= For Freedom's Sake =

1999 book by Chana Kai Lee

For Freedom's Sake: The Life of Fannie Lou Hamer is a non-fiction book by Chana Kai Lee, published in 1999 by University of Illinois Press.

Publishers Weekly stated that the work's main focus was aspects of the Civil Rights Movement in the beginning stages and Hamer's development of her activism, instead of being a general biography of Hamer.

Evelyn Hu-DeHart stated that the book puts emphasis on her conflicts with people of higher socioeconomic classes, which made Hamer focus on issues relating to the necessity of gaining financial freedom as opposed to political freedom, as well as on Hamer's political alliance with white left-leaning feminists and the ideological conflicts with said feminists.

==Reception==
Hu-Dehart argued that the author should have sought to have used a new definition of feminism instead of using "conventional, white, liberal feminist definitions".
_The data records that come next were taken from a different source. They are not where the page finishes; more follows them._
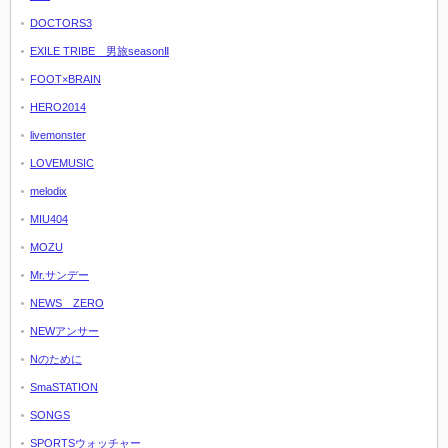
DOCTORS3
EXILE TRIBE 男旅seasonⅡ
FOOT×BRAIN
HERO2014
livemonster
LOVEMUSIC
melodix
MIU404
MOZU
Mr.サンデー
NEWS ZERO
NEWアンサー
Nのために
SmaSTATION
SONGS
SPORTSウォッチャー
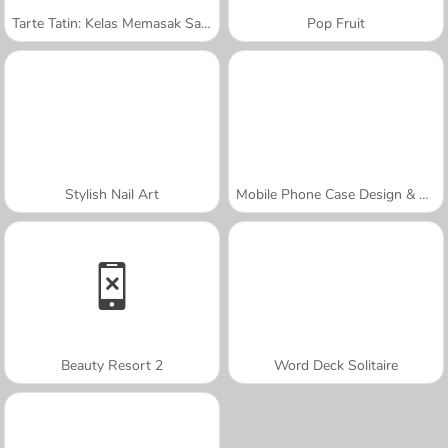
Tarte Tatin: Kelas Memasak Sara
Pop Fruit
Stylish Nail Art
Mobile Phone Case Design & DIY
Beauty Resort 2
Word Deck Solitaire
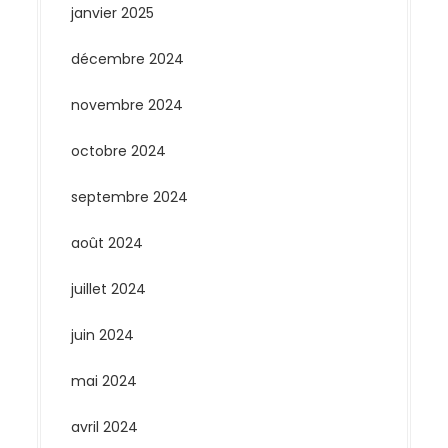
janvier 2025
décembre 2024
novembre 2024
octobre 2024
septembre 2024
août 2024
juillet 2024
juin 2024
mai 2024
avril 2024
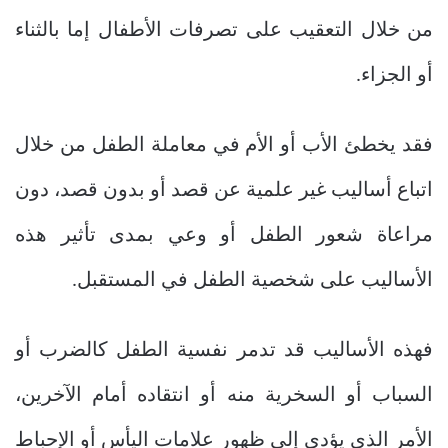
من خلال التعقيب على تصرفات الأطفال إما بالثناء
أو الجزاء.
فقد يخطئ الأب أو الأم في معاملة الطفل من خلال
اتباع أساليب غير علمية عن قصد أو بدون قصد، دون
مراعاة شعور الطفل أو وعي بمدى تأثير هذه
الأساليب على شخصية الطفل في المستقبل.
فهذه الأساليب قد تدمر نفسية الطفل كالضرب أو
السباب أو السخرية منه أو انتقاده أمام الآخرين،
الأمر الذي يؤدي إلى ظهور علامات اليأس أو الإحباط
Linda Reed of the University of Houston argued that since the book did not fully explain certain contradictions and did not develop some portions enough, the book therefore "cannot be labeled "the definitive biography," as the book's dust jacket claims."

Selika Ducksworth Lawton praised the "extensive research" and stated that the work "is an excellent analysis of Hamer's life and work." Lawton argued that since Lee had not had extensive experience with life in the rural United States, that Lee misinterpreted some of Hamer's biography.